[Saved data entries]
──────

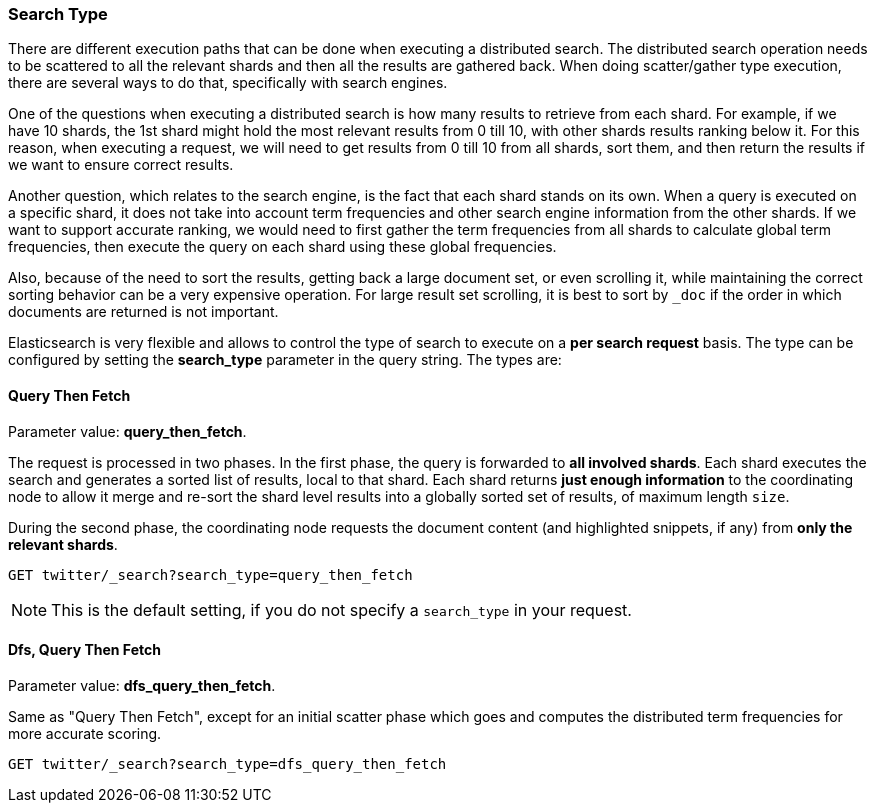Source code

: [[search-request-search-type]]
=== Search Type

There are different execution paths that can be done when executing a
distributed search. The distributed search operation needs to be
scattered to all the relevant shards and then all the results are
gathered back. When doing scatter/gather type execution, there are
several ways to do that, specifically with search engines.

One of the questions when executing a distributed search is how many
results to retrieve from each shard. For example, if we have 10 shards,
the 1st shard might hold the most relevant results from 0 till 10, with
other shards results ranking below it. For this reason, when executing a
request, we will need to get results from 0 till 10 from all shards,
sort them, and then return the results if we want to ensure correct
results.

Another question, which relates to the search engine, is the fact that each
shard stands on its own. When a query is executed on a specific shard,
it does not take into account term frequencies and other search engine
information from the other shards. If we want to support accurate
ranking, we would need to first gather the term frequencies from all
shards to calculate global term frequencies, then execute the query on
each shard using these global frequencies.

Also, because of the need to sort the results, getting back a large
document set, or even scrolling it, while maintaining the correct sorting
behavior can be a very expensive operation. For large result set
scrolling, it is best to sort by `_doc` if the order in which documents
are returned is not important.

Elasticsearch is very flexible and allows to control the type of search
to execute on a *per search request* basis. The type can be configured
by setting the *search_type* parameter in the query string. The types
are:

[[query-then-fetch]]
==== Query Then Fetch

Parameter value: *query_then_fetch*.

The request is processed in two phases. In the first phase, the query
is forwarded to *all involved shards*. Each shard executes the search
and generates a sorted list of results, local to that shard. Each
shard returns *just enough information* to the coordinating node
to allow it merge and re-sort the shard level results into a globally
sorted set of results, of maximum length `size`. 

During the second phase, the coordinating node requests the document
content (and highlighted snippets, if any) from *only the relevant
shards*.

[source,js]
--------------------------------------------------
GET twitter/_search?search_type=query_then_fetch
--------------------------------------------------
// CONSOLE
// TEST[setup:twitter]

NOTE: This is the default setting, if you do not specify a `search_type`
      in your request.

[[dfs-query-then-fetch]]
==== Dfs, Query Then Fetch

Parameter value: *dfs_query_then_fetch*.

Same as "Query Then Fetch", except for an initial scatter phase which
goes and computes the distributed term frequencies for more accurate
scoring.

[source,js]
--------------------------------------------------
GET twitter/_search?search_type=dfs_query_then_fetch
--------------------------------------------------
// CONSOLE
// TEST[setup:twitter]
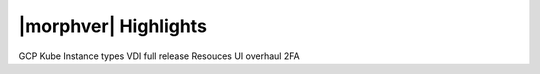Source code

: |morphver| Highlights
=====================

GCP
Kube Instance types
VDI full release
Resouces UI overhaul
2FA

──────

> [Problem]: From the first line through the line with "sorted set of", output those lines of the entries above exactly, and nothing else, with the pictures left out.

> [Response]:
Source code

: [[search-request-search-type]]
=== Search Type

There are different execution paths that can be done when executing a
distributed search. The distributed search operation needs to be
scattered to all the relevant shards and then all the results are
gathered back. When doing scatter/gather type execution, there are
several ways to do that, specifically with search engines.

One of the questions when executing a distributed search is how many
results to retrieve from each shard. For example, if we have 10 shards,
the 1st shard might hold the most relevant results from 0 till 10, with
other shards results ranking below it. For this reason, when executing a
request, we will need to get results from 0 till 10 from all shards,
sort them, and then return the results if we want to ensure correct
results.

Another question, which relates to the search engine, is the fact that each
shard stands on its own. When a query is executed on a specific shard,
it does not take into account term frequencies and other search engine
information from the other shards. If we want to support accurate
ranking, we would need to first gather the term frequencies from all
shards to calculate global term frequencies, then execute the query on
each shard using these global frequencies.

Also, because of the need to sort the results, getting back a large
document set, or even scrolling it, while maintaining the correct sorting
behavior can be a very expensive operation. For large result set
scrolling, it is best to sort by `_doc` if the order in which documents
are returned is not important.

Elasticsearch is very flexible and allows to control the type of search
to execute on a *per search request* basis. The type can be configured
by setting the *search_type* parameter in the query string. The types
are:

[[query-then-fetch]]
==== Query Then Fetch

Parameter value: *query_then_fetch*.

The request is processed in two phases. In the first phase, the query
is forwarded to *all involved shards*. Each shard executes the search
and generates a sorted list of results, local to that shard. Each
shard returns *just enough information* to the coordinating node
to allow it merge and re-sort the shard level results into a globally
sorted set of results, of maximum length `size`. 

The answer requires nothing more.